The company, based in Valladolid, Spain, was initially created to provide ready-made food and drinks to the emergency services, volunteers and victims caught up in natural disasters, a war zones, or for those travelling on a train or mountain.
The self-heating cans now include assorted beverages including coffee, chocolate, chai latte, with soup and liquid foods on demand.
Commercial sales will start next month with a suggested retail price of approximately €3 depending on the distribution chain.
Ignacio Lanao, head, commercial sales B2B, The 42 Degrees Company, told BeverageDaily, the company was initially created to answer an increase in demand for food and drink as a result of emergency situations all over the world, such as humanitarian crises and natural disasters to offer relief to the victims but also for the people working on-site.

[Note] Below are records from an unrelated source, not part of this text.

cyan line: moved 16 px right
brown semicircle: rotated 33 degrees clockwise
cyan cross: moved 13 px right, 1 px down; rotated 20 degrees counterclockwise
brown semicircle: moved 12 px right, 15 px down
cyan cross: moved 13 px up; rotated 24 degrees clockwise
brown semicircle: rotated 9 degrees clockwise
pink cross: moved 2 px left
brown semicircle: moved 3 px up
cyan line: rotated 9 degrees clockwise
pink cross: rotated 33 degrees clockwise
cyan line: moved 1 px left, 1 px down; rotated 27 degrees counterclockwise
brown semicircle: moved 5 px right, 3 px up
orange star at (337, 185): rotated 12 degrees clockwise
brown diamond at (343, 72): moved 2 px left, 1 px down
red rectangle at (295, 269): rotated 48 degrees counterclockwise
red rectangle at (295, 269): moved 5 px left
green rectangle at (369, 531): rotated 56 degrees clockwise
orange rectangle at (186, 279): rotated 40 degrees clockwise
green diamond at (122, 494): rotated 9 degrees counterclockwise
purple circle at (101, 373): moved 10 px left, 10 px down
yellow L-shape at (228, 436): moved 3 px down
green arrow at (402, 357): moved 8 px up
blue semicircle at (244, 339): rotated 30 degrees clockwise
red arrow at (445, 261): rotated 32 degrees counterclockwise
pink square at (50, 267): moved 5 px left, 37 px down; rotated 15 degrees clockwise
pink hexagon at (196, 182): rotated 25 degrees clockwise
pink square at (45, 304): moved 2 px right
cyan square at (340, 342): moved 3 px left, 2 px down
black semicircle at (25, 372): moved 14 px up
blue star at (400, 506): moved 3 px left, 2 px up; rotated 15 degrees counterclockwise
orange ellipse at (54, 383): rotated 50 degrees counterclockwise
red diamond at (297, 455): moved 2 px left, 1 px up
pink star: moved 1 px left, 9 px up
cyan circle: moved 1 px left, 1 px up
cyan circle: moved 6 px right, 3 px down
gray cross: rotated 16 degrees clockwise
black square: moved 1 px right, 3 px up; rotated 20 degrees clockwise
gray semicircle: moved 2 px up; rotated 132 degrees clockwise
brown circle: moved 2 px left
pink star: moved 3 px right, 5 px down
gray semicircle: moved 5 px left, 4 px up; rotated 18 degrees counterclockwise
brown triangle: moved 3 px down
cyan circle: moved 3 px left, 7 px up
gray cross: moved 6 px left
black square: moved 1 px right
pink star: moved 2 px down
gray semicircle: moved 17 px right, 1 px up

“From that we created a commercial line, based on our motto ‘anywhere, anytime’, to have a hot drink when you want without an electrical outlet, targeting the ‘convenience’, on-the-go sector,” he said.
“The can takes three minutes to heat up with a starting temperature of approximately 42°C and there are new recipes on our website all the time, including milk, choco milk and banana milk.
“There was another company producing these cans in the past but we have bought the patent for these products and now we are improving the recipes and packaging.
“So far, we have been investing to improve the existing line that was built before, and we have created a brand strategy to promote our recipes carrying out consumer pilot tasting with more than 300 people.”
The 42 Degrees Company worked with Monomer Tech (MT), plastic packaging manufacturer, part of M&A Packaging Group, to produce an inner activation device to heat the liquid in the cans.
The system consists of a thermo-sealed capsule full of water, which comes into contact with a reagent and heats up the beverage once the capsule is activated.
Monomer Tech also produces the lip protector for the whole product range of The 42 Degrees Company.
“MT produce some components of the can but it was us who developed the idea and the patent. Manufacturers can buy it from us on a b2b basis and we are now working to address retail shops and stores to launch the range to consumers direct,” added Lanao.
The labels on the cans have been designed by Spanish hyperrealist artist Luis Pérez also from Valladolid, Spain.